Mother and Father have a son born in 1997. An incident occurred in 2009 when Mother attempted to pick up Son from football practice. Mother subsequently filed an EPO, alleging that at that practice she and Father got into a dispute as to when Mother was to retrieve Son; that as Mother was standing at passenger side door of Father’s van telling Son to come with her, Father grabbed her by wrist and yanked her, then shoved her out of the way; that she then called for help; that Father had been sentenced to jail time for violating multiple court orders in custody case; and that all three of her children witnessed the incident. EPO was granted. At the DVO hearing, Mother testified to all these facts and that although she had not been injured, she was afraid. Father testified that he never grabbed or shoved Mother, but that she grabbed his hand from the door of the van; he also stated that he only wanted to take his Son to his home to retrieve a change of clothes and his summer reading assignment for the first day of school the following day; and that he never had any intent to harm or scare Mother. The GAL testified that Son stated nothing had happened that day.
At the conclusion of the hearing, FC determined only that “something happened” and recognized Father’s failure to follow FC orders and to read FC orders in his favor. Upon Father’s request for specific findings, FC found that Father had touched and pushed Mother and that such behavior would continue in the future. FC entered DVO, effective for three years, requiring Father to stay 500 feet away from Mother and her family other than for child exchanges or for Child’s events related to sports and school.

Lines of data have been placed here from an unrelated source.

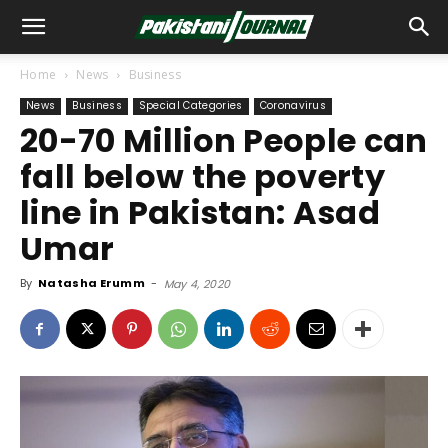
Home
News
Business
News
Business
Special Categories
Coronavirus
20-70 Million People can
fall below the poverty
line in Pakistan: Asad
Umar
By
Natasha Erumm
-
May 4, 2020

On remand from Supreme Court, Father argues that there were insufficient facts to support entry of DVO. CA agreed, in light of previous precedents establishing that “unwanted touching,” standing alone, is insufficient evidence for entry of a DVO. CA also found FC erred by basing its decision on Father’s actions in domestic case, holding that this bad behavior was not connected to the incident of domestic violence and therefore cannot form the basis for entry of the DVO.